I was thinking of acquiring some bubble bags from one of the numerous Crapslist ads.  I would need to use distilled water where I live, because I don't think what comes out of the taps in So Cal can be called "water".  :spit:


----------



## ozzydiodude (Nov 16, 2013)

I couldn't vote for 2 so I went with Ice water, For me I love the taste of icewater hash. The alcohol shatter I made is a sledgehammer effect just not as good a taste


----------



## The Hemp Goddess (Nov 16, 2013)

I also love the taste of ice water hash.  Although I am not sure I would call ice water chemical extraction--part of what I like about it.  It just kills me when I think about all the great trim (potential hash) I threw away over the years, not realizing how incredibly easy and safe it can be to make hash from good trim.


----------



## YYZ Skinhead (Nov 17, 2013)

I nearly excluded water/ice because the vast majority of people don't consider it a "chemical compound" (*only* big ol' nerds like me with a periodic table wall decoration would label it thus).  Water sounds as though it would produce a cleaner taste than grain alcohol.  My booze extractions tend to come out a bit too green.


----------



## WeedHopper (Nov 17, 2013)

Ice Water taste the best.


----------



## The Effen Gee (Nov 17, 2013)

You guys need better bho in your area. Ive done em all, and I have to say properly extracted wax tastes the best, has the best high and hands down the best potency. 

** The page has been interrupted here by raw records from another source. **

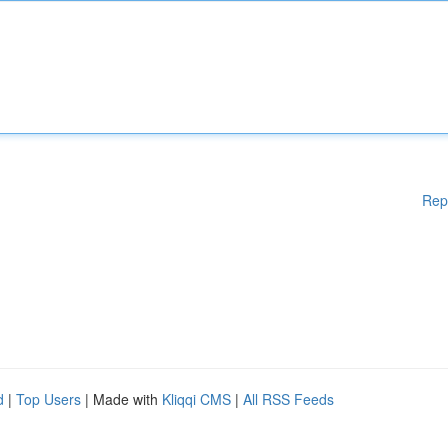
Rep
d
|
Top Users
| Made with
Kliqqi CMS
|
All RSS Feeds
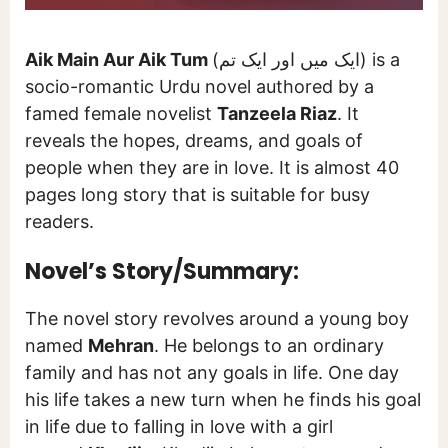
Aik Main Aur Aik Tum
(ایک میں اور ایک تم) is a
socio-romantic Urdu novel authored by a
famed female novelist
Tanzeela Riaz
. It
reveals the hopes, dreams, and goals of
people when they are in love. It is almost 40
pages long story that is suitable for busy
readers.
Novel’s Story/Summary:
The novel story revolves around a young boy
named
Mehran
. He belongs to an ordinary
family and has not any goals in life. One day
his life takes a new turn when he finds his goal
in life due to falling in love with a girl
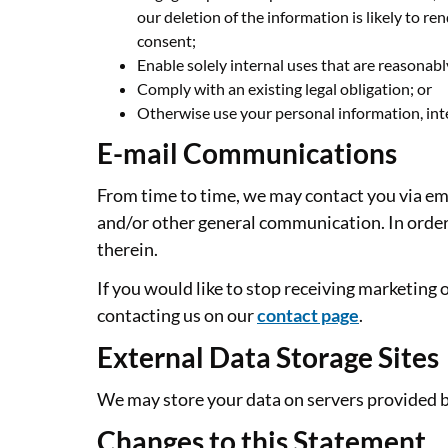
our deletion of the information is likely to 
consent;
Enable solely internal uses that are reasonab
Comply with an existing legal obligation; or
Otherwise use your personal information, inte
E-mail Communications
From time to time, we may contact you via ema
and/or other general communication. In order 
therein.
If you would like to stop receiving marketin
contacting us on our
contact page
.
External Data Storage Sites
We may store your data on servers provided 
Changes to this Statement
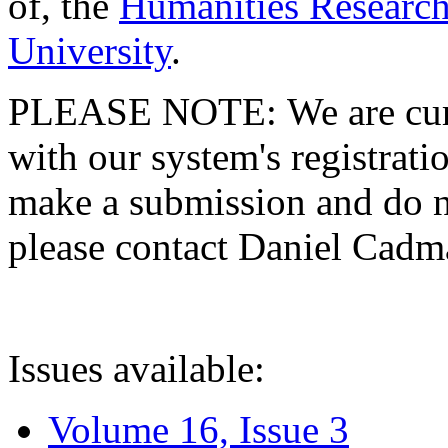
of, the
Humanities Research
University
.
PLEASE NOTE: We are curre
with our system's registratio
make a submission and do no
please contact Daniel Cad
Issues available:
Volume 16, Issue 3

Solvent-less is a hard second.


----------



## ozzydiodude (Nov 17, 2013)

Just what and how is this "properly extracted wax done TEG

:48: by the way good seeing you back around too


----------



## The Effen Gee (Nov 17, 2013)

With equipment that costs thousands and sometimes tens of thousands of dollars. 

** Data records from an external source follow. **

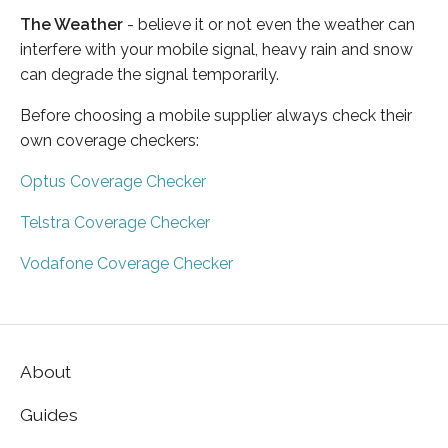
The Weather
- believe it or not even the weather can
interfere with your mobile signal, heavy rain and snow
can degrade the signal temporarily.
Before choosing a mobile supplier always check their
own coverage checkers:
Optus Coverage Checker
Telstra Coverage Checker
Vodafone Coverage Checker
About
Guides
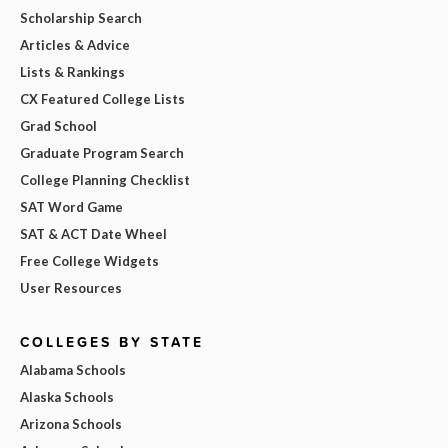
Scholarship Search
Articles & Advice
Lists & Rankings
CX Featured College Lists
Grad School
Graduate Program Search
College Planning Checklist
SAT Word Game
SAT & ACT Date Wheel
Free College Widgets
User Resources
COLLEGES BY STATE
Alabama Schools
Alaska Schools
Arizona Schools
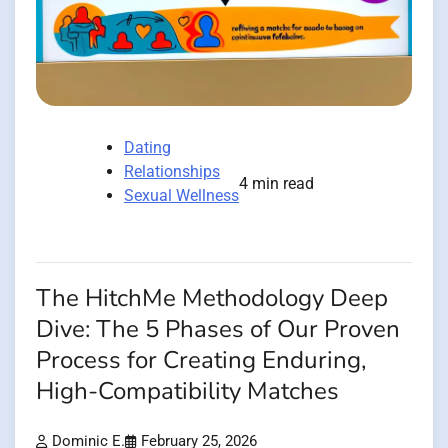
Dating
Relationships
4 min read
Sexual Wellness
The HitchMe Methodology Deep
Dive: The 5 Phases of Our Proven
Process for Creating Enduring,
High-Compatibility Matches
Dominic E.
February 25, 2026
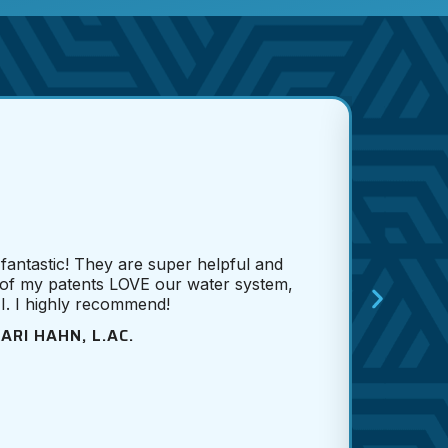
Cole
he did
proba
 fantastic! They are super helpful and
f
of my patents LOVE our water system,
McK
 I. I highly recommend!
wow
Cole 
ARI HAHN, L.AC.
car
e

Vacuum ovens, recirculating systems, high end industrial grade butane, clean trim from a prime indoor crop with no leaves. No debris, proper color, not too much heat, enough purge time, proper storage and packaging practices, and capable able minded professionals in a safe environment.


----------



## Locked (Nov 17, 2013)

Long time no see TEG...hope all is well bro.


----------



## ozzydiodude (Nov 17, 2013)

So in other words pay a middle man to process your grow or buy what someone says they professionally made in a laboratory setting. Think I'll stick to the ice water out the ground and the alcohol made by my own to hands to hake my hash and shatter and oils.


Hey TEG your back? when the Tandum thrust coming?


----------



## The Effen Gee (Nov 17, 2013)

Never. Im out of the grow game for a while. 

Around here the demand is so high and the competition so fierce the standard of quality has shot sky high. 

If you are blasting in your backyard and off gassing on a hot plate, you are not doing it properly. 

and other than my house burning down month before last its been a breeze.


----------



## Locked (Nov 17, 2013)

The Effen Gee said:
			
		

> and other than my house burning down month before last its been a breeze.



That sucks bro...sorry to hear that.


----------



## ozzydiodude (Nov 17, 2013)

Damn that blows bro. Hope everyone is safe and no one was hurt.


----------



## The Effen Gee (Nov 17, 2013)

Nobody was hurt. We lost everything and had about 90 seconds to get out or we would have died. 

No grows going on, but it was electrical and I did loose all of my equipment. 

Id post some pics of this tangerine shatter I am smoking on right now, but my camera died and buying a new one isnt in the budget at this time.


----------



## YYZ Skinhead (Nov 17, 2013)

Oh man.  Sorry about your loss.  I hope you can recover.


----------